His comments could have referred to a broad range of hopes and fears, because this is a man with an uncomfortable load on his mind at the moment. There is an awful lot he’d certainly like to see but that could prove extremely tricky to pull off: North Korea playing ball over nuclear disarmament, an economy in far better shape than it is now and his once mighty approval ratings back where they were eight months ago, to name just three.
In fact, he was musing on the idea of a single Asian currency.
And for an arch-conservative recently elected on an openly nationalist ticket in a country as ferociously patriotic as Korea, not dismissing the concept out of hand was pretty bold stuff. Mr Lee is president of a fiercely vocal people who have spent much of the past few months bellowing their disgust at his administration. The idea of giving up the won in favour of some putative all-powerful Asian currency will play, symbolically and politically, as badly as the idea of joining the euro did in the UK circa 1990.

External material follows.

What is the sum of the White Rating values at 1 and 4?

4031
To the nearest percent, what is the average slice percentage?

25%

From Mr Lee’s position, though, an Asian version of the euro must look extremely attractive this morning. His central bank has spent the past couple of months thanklessly stoking the currency markets with foreign reserve dollars in a gambit to support the falling won. On Monday it tanked again, dropping to a 46-month low against the greenback. Economists are helpfully telling him he must either stop the intervention and watch Korean industry writhe, or stick to it and risk leaving the country’s foreign exchange reserve position dangerously flimsy.
The Korean economic miracle – an export-led machine with unique vulnerabilities to global commodity markets – has been knocked sideways by inflation. Korea’s hoped-for role as the tasty filling in a China-Japan economic sandwich could be short-lived if Chinese industry leapfrogs up the value chain in the way it clearly wants to.

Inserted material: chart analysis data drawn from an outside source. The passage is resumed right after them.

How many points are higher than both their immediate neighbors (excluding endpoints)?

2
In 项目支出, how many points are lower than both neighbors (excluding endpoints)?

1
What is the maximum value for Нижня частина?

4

Becoming part of a big, strong Asian currency, however, might solve much of this. Inflation or economic downturn would be walloped by the manoeuvres of a heavyweight Asian central bank. If enough nations were signed up to the idea, the unit (whatever clever name it was given) would be innately more stable than the sum of its legacy parts. Little Korea would suddenly be a founder member of a currency easily capable of rivalling the US dollar and the euro and in which global commodity trade might one day be denominated.
The idea was raised earlier this year at a summit of the Asia Development Bank, and many Asian economists are openly questioning the shape of a future world where the US dollar is relegated from its position as the default currency for nearly everything.

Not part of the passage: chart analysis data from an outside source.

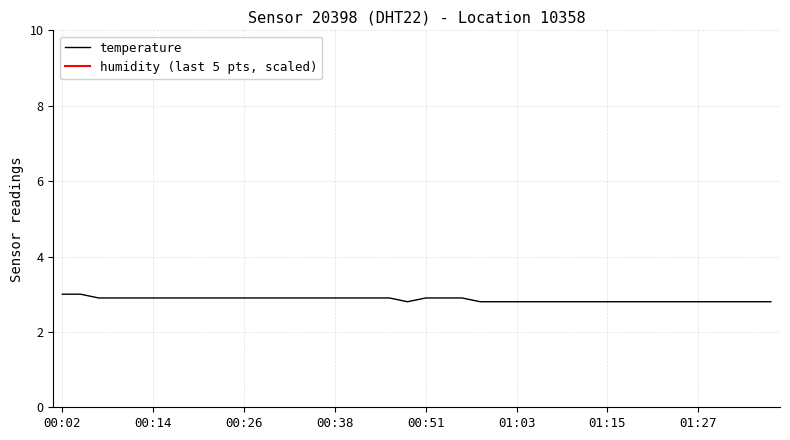

What is the minimum value shown in the chart?

2.8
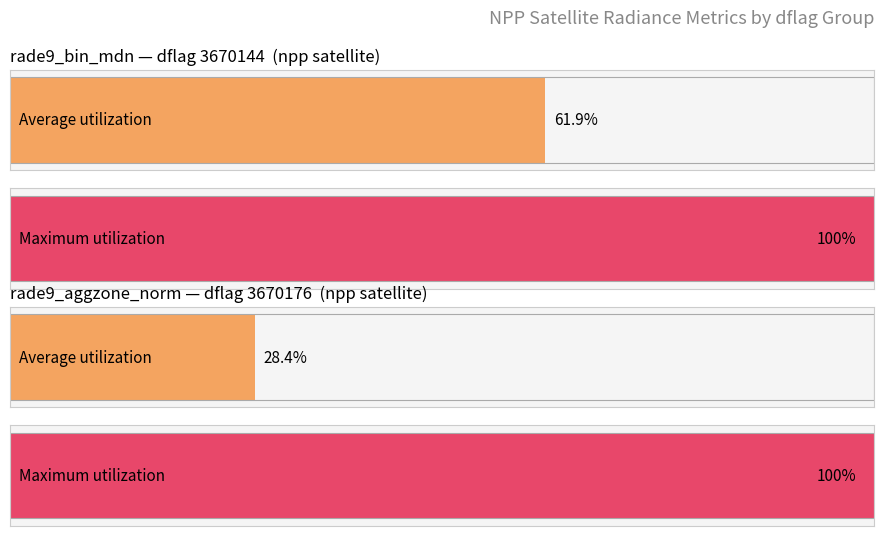

List the series in order of their overall mean, highest first.

rade9_bin_mdn, rade9_aggzone_norm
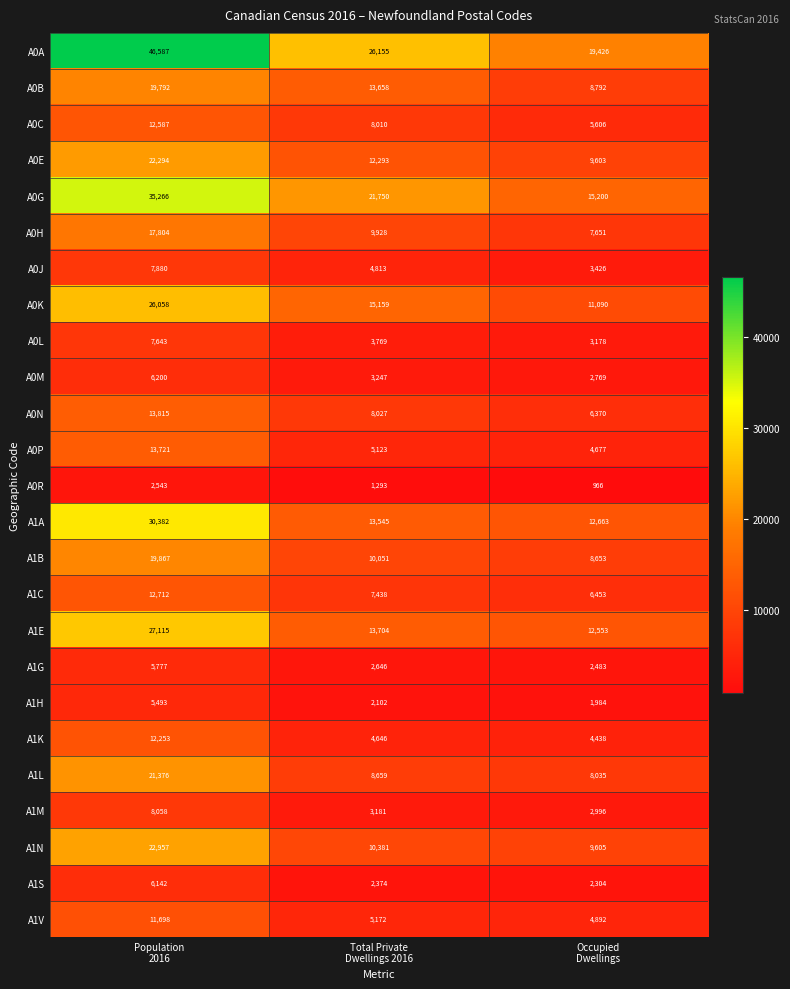

Which series has the largest total across all categories?

A0A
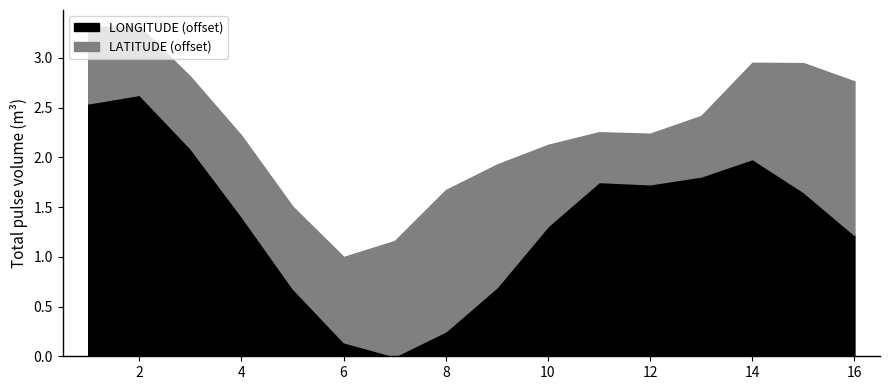

At 1, list the series in order from smallest to largest.

LATITUDE, LONGITUDE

The Korean president was sipping his coffee ahead of the J-Global Forum on New Asia: a serious talking shop on regional diplomacy for Chinese, Korean and Japanese politicians and opinion makers. On several occasions throughout the day, the question of closer economic union in Asia was raised: the boldest voice called for an EU-style “borderless economic community" in Asia within 40 years.
Perhaps the most significant phrase used by Mr Lee this morning was “we’d all”: he may have a tin ear for politics, but he probably knows that he is not the only person toying with the single Asian currency ploy as the financial clouds darken.